SELECTED EXTRACT >>
Re: monitoring entropy

Malcolm Beattie (mbeattie@sable.ox.ac.uk)
Wed, 15 Oct 1997 16:14:56 +0100 (BST)


Ingo Molnar writes:
>
> On Tue, 14 Oct 1997, Colin Plumb wrote:
>
> > Well, it depends on what you mean by "freeze the pool". If you mean
> > somehow make all writes to the memory silently fail, then you're right,
> > you'll get constant output from /dev/random. But every time you read
> > from /dev/random, it adds the current time to the pool, hashes the pool
> > to produce some output, adds the outpuyt back into the pool, and
> > returns half of the hash output. (Repeat as often as necessary to fill the
> > number of bytes requested in the read.) Thus, reading alters the pool.
> > The expected cycle length is something on the order of 2^2048, so
> > the "periodic" part isn't a big concern.
>
> if by 'current time' you mean the cycle counter, the value of it is pretty
> much predictable. It adds no real entropy to the pool. Thus you over and
> over again sample the pool, thus you will be able to follow it's state
> more or less reliably.
>
> the basic problem is that attackers are allowed to sample the pool at
> unlimited speed. Provided that even a mediocre P5 can handle thousands of
> read() requests per second, the information 'flux' should not be
> underestimated.
>
> This is just like those timing based DES attacks (delta-attacks), even
> (limited!) timing information gives away too much of internal state. Such
> unlimited output IMO basically gives away the whole internal pool.
>
> > Not at all. First of all, notice what I said... just reading the pool is
> > completely *harmless* unless you *do* something with the data that is read.
>
> oh yes, an attacker does.

EXERCISE DATA >>
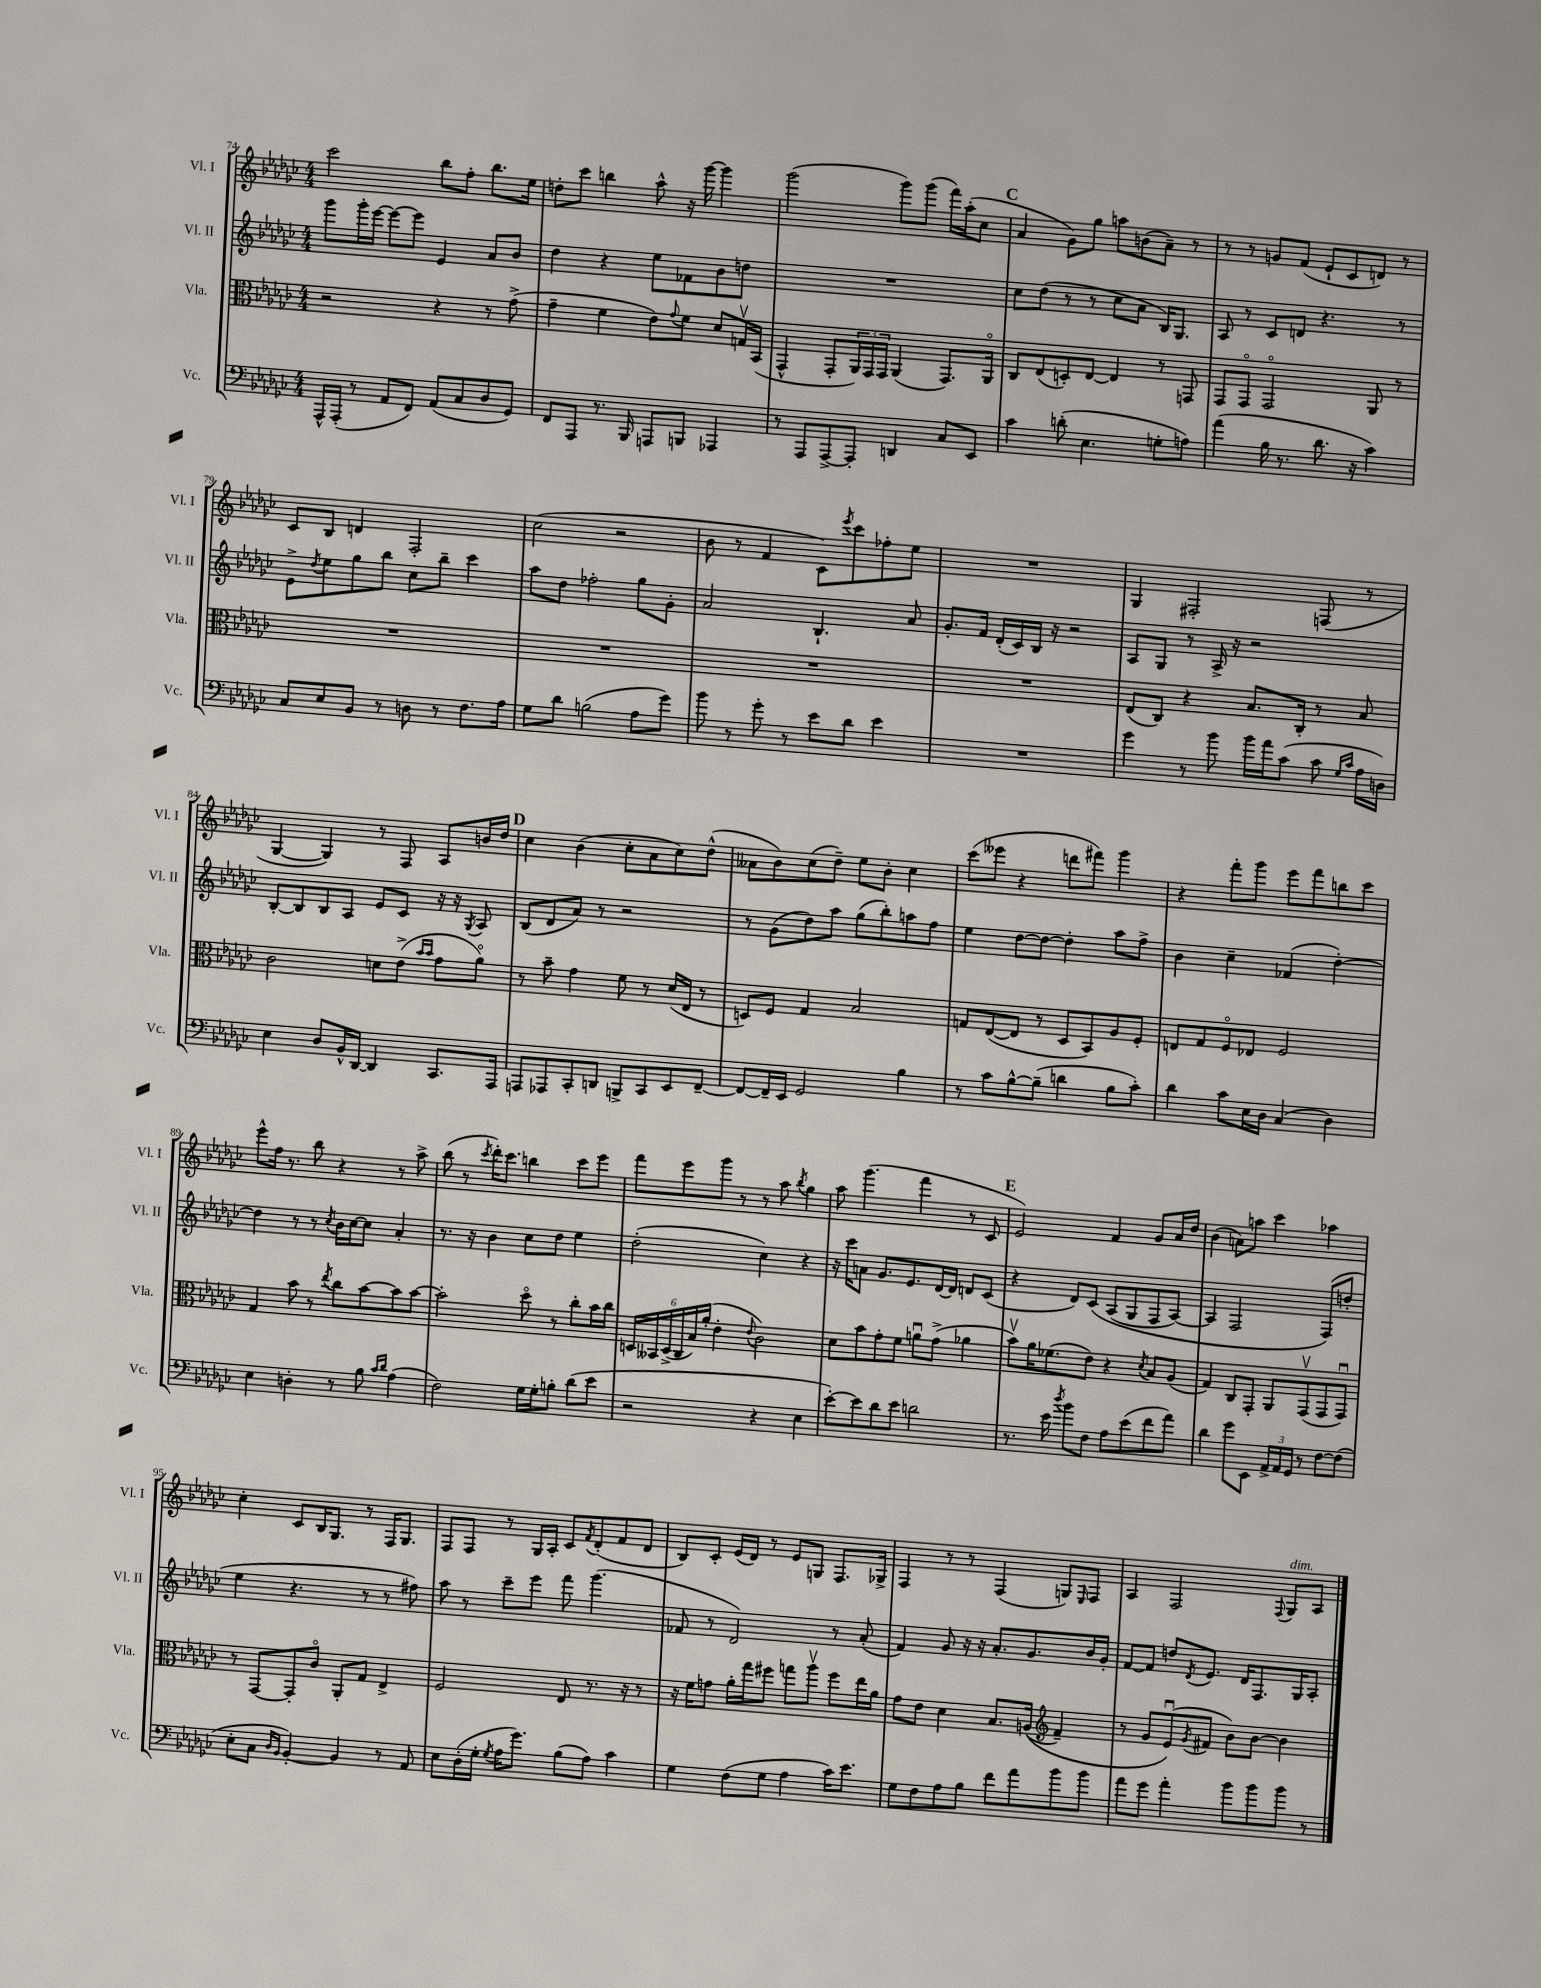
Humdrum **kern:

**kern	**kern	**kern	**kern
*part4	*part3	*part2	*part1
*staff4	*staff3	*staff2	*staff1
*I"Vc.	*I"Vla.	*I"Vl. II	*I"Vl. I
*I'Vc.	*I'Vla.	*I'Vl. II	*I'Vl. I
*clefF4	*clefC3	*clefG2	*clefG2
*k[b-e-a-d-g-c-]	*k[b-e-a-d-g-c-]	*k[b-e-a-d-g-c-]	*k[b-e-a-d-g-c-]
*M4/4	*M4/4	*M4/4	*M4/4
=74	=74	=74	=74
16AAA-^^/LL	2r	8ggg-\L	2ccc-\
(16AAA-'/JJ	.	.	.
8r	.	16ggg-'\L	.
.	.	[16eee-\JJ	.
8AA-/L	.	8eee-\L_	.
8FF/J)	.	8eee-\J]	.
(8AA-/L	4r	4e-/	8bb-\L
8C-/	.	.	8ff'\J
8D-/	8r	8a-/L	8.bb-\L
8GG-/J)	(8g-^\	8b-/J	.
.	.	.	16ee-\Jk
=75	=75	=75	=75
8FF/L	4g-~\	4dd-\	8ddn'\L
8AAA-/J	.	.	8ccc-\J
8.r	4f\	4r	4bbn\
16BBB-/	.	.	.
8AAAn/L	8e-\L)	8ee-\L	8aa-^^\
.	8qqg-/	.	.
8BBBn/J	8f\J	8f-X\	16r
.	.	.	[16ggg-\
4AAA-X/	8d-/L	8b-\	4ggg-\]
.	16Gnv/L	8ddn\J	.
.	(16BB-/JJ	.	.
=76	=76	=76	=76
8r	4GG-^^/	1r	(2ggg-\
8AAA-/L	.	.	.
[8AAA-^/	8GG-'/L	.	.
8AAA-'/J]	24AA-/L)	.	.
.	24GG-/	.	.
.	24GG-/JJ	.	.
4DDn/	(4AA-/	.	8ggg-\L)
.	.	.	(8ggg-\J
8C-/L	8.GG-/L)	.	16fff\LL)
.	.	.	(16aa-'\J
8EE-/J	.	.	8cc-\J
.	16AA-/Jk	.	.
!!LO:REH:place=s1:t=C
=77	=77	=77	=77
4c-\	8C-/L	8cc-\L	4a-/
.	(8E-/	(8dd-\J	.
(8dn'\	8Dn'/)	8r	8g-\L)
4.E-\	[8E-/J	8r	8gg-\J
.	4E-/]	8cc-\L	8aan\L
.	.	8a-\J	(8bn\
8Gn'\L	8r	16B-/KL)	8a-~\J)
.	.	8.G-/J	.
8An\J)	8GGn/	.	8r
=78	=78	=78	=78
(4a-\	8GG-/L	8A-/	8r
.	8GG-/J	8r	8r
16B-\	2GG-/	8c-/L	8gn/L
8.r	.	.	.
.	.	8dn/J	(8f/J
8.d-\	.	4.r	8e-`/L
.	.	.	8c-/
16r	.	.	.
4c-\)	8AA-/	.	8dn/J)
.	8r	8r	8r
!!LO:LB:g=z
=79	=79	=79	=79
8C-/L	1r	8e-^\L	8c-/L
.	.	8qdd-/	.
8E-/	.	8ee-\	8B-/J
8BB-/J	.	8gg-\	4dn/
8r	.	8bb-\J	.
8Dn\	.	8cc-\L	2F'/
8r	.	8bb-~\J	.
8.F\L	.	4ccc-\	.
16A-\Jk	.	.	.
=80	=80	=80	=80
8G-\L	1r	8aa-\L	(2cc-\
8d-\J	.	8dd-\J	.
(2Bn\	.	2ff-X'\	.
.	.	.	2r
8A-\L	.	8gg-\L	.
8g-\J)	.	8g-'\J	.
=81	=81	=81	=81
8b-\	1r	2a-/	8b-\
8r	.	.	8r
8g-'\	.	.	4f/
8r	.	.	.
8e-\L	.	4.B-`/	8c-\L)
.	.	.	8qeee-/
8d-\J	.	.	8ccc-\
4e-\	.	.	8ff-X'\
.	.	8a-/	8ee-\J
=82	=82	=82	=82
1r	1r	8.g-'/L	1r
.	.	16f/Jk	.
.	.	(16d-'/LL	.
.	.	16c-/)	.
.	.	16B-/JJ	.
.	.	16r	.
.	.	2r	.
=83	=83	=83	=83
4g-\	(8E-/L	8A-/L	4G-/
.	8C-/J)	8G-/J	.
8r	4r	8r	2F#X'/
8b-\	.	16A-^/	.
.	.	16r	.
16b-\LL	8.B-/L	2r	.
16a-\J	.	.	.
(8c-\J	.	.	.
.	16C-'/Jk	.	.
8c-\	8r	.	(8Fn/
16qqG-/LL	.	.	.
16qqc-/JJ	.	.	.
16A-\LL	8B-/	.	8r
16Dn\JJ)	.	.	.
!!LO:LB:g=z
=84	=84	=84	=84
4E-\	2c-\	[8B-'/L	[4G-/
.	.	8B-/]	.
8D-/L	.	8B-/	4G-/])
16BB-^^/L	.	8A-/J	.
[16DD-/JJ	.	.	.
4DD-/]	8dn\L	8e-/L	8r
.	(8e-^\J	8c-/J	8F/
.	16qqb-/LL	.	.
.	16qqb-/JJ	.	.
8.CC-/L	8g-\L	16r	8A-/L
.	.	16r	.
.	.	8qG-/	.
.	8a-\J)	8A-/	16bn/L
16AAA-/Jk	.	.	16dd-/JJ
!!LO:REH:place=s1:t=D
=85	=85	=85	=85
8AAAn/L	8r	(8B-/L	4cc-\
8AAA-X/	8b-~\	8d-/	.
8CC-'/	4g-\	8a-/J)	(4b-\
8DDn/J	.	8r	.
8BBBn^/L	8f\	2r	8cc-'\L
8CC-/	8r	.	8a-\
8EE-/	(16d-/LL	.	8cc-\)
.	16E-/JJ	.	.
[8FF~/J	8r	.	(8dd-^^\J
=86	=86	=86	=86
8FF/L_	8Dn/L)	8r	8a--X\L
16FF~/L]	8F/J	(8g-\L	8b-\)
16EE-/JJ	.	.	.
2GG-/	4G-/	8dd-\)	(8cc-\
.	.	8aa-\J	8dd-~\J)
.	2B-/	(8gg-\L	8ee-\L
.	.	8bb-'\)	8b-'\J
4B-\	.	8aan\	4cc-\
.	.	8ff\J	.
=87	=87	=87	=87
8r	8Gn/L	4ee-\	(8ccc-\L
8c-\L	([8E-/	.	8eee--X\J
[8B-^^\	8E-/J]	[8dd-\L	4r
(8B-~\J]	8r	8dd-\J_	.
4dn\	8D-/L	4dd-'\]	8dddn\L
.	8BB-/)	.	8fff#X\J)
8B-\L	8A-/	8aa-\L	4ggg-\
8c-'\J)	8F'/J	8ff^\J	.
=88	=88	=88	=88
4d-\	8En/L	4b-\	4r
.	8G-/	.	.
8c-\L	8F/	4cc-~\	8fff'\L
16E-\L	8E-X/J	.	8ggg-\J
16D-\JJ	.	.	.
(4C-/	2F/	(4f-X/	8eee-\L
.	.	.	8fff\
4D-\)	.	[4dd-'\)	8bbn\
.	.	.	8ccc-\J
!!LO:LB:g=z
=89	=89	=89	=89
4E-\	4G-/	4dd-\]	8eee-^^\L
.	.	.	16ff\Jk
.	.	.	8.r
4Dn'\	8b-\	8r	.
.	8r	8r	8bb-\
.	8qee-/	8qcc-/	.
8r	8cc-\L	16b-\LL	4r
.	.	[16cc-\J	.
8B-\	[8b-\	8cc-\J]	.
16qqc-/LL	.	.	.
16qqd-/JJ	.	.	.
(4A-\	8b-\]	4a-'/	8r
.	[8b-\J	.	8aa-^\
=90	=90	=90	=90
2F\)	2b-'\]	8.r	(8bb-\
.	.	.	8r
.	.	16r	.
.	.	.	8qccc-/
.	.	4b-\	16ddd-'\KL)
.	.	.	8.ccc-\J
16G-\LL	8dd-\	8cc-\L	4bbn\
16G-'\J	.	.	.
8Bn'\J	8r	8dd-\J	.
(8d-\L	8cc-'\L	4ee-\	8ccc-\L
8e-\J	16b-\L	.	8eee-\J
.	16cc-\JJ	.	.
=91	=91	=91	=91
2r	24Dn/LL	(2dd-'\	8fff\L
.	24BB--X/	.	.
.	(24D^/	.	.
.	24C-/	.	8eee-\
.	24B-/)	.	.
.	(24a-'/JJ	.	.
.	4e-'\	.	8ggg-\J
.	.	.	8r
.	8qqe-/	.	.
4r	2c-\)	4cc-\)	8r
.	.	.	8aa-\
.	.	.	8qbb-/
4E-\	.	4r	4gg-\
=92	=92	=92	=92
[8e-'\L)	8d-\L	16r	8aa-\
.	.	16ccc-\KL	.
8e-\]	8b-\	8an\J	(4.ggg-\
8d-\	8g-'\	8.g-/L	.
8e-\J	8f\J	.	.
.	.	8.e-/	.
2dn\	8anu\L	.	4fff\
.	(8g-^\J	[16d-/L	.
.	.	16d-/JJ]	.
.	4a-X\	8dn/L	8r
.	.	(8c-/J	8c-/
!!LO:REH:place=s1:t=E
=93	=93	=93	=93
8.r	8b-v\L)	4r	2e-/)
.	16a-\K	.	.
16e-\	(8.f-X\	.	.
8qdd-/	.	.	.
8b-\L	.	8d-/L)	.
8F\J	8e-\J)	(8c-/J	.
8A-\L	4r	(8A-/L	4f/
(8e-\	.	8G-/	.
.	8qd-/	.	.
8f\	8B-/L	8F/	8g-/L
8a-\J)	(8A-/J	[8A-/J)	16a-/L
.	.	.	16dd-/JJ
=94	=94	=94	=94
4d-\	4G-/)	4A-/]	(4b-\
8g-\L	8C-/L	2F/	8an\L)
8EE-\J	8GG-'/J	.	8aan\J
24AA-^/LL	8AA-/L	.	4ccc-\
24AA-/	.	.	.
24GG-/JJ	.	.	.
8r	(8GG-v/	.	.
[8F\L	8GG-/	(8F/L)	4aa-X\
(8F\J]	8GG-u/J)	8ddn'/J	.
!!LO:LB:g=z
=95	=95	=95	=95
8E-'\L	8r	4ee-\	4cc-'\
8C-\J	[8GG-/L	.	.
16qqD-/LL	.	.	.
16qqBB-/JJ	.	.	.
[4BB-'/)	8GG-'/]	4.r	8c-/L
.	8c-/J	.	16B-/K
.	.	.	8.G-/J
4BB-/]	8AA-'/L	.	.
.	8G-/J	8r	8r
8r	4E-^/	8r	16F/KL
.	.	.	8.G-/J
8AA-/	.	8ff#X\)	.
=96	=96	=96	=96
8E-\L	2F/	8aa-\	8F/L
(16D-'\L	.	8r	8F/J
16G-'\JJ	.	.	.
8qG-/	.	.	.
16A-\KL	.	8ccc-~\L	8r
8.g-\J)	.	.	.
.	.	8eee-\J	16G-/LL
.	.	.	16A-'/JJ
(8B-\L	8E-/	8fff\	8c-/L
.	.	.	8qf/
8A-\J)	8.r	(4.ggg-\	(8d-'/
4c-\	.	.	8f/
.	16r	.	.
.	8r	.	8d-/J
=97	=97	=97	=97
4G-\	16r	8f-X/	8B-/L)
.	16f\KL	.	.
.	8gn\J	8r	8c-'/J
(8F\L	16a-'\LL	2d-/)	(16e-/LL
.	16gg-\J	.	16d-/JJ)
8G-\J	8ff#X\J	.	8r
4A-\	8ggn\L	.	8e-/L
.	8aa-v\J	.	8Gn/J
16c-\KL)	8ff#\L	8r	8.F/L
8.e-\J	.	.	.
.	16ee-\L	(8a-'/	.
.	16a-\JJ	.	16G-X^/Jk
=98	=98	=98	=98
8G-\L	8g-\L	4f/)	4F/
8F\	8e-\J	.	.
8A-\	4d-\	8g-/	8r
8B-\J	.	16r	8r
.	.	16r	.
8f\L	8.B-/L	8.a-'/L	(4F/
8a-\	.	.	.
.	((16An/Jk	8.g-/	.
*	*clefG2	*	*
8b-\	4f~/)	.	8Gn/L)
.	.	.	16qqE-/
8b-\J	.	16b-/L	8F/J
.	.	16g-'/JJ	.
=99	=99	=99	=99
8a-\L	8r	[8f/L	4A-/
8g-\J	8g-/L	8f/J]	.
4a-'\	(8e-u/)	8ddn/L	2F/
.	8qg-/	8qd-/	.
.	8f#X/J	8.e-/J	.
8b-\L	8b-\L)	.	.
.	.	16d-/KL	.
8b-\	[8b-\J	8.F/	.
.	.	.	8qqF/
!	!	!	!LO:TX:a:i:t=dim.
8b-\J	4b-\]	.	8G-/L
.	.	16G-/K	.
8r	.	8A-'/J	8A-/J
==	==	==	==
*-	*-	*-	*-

JOB 1 >> Copy out the whole mailing-list reply about monitoring entropy shown above, word for word.
JOB 2 >> Pull out every line of the listing above that contains the string "place", and note that case counts.

EXERCISE OUTPUT 1 >>
Re: monitoring entropy

Malcolm Beattie (mbeattie@sable.ox.ac.uk)
Wed, 15 Oct 1997 16:14:56 +0100 (BST)


Ingo Molnar writes:
>
> On Tue, 14 Oct 1997, Colin Plumb wrote:
>
> > Well, it depends on what you mean by "freeze the pool". If you mean
> > somehow make all writes to the memory silently fail, then you're right,
> > you'll get constant output from /dev/random. But every time you read
> > from /dev/random, it adds the current time to the pool, hashes the pool
> > to produce some output, adds the outpuyt back into the pool, and
> > returns half of the hash output. (Repeat as often as necessary to fill the
> > number of bytes requested in the read.) Thus, reading alters the pool.
> > The expected cycle length is something on the order of 2^2048, so
> > the "periodic" part isn't a big concern.
>
> if by 'current time' you mean the cycle counter, the value of it is pretty
> much predictable. It adds no real entropy to the pool. Thus you over and
> over again sample the pool, thus you will be able to follow it's state
> more or less reliably.
>
> the basic problem is that attackers are allowed to sample the pool at
> unlimited speed. Provided that even a mediocre P5 can handle thousands of
> read() requests per second, the information 'flux' should not be
> underestimated.
>
> This is just like those timing based DES attacks (delta-attacks), even
> (limited!) timing information gives away too much of internal state. Such
> unlimited output IMO basically gives away the whole internal pool.
>
> > Not at all. First of all, notice what I said... just reading the pool is
> > completely *harmless* unless you *do* something with the data that is read.
>
> oh yes, an attacker does.

EXERCISE OUTPUT 2 >>
!!LO:REH:place=s1:t=C
!!LO:REH:place=s1:t=D
!!LO:REH:place=s1:t=E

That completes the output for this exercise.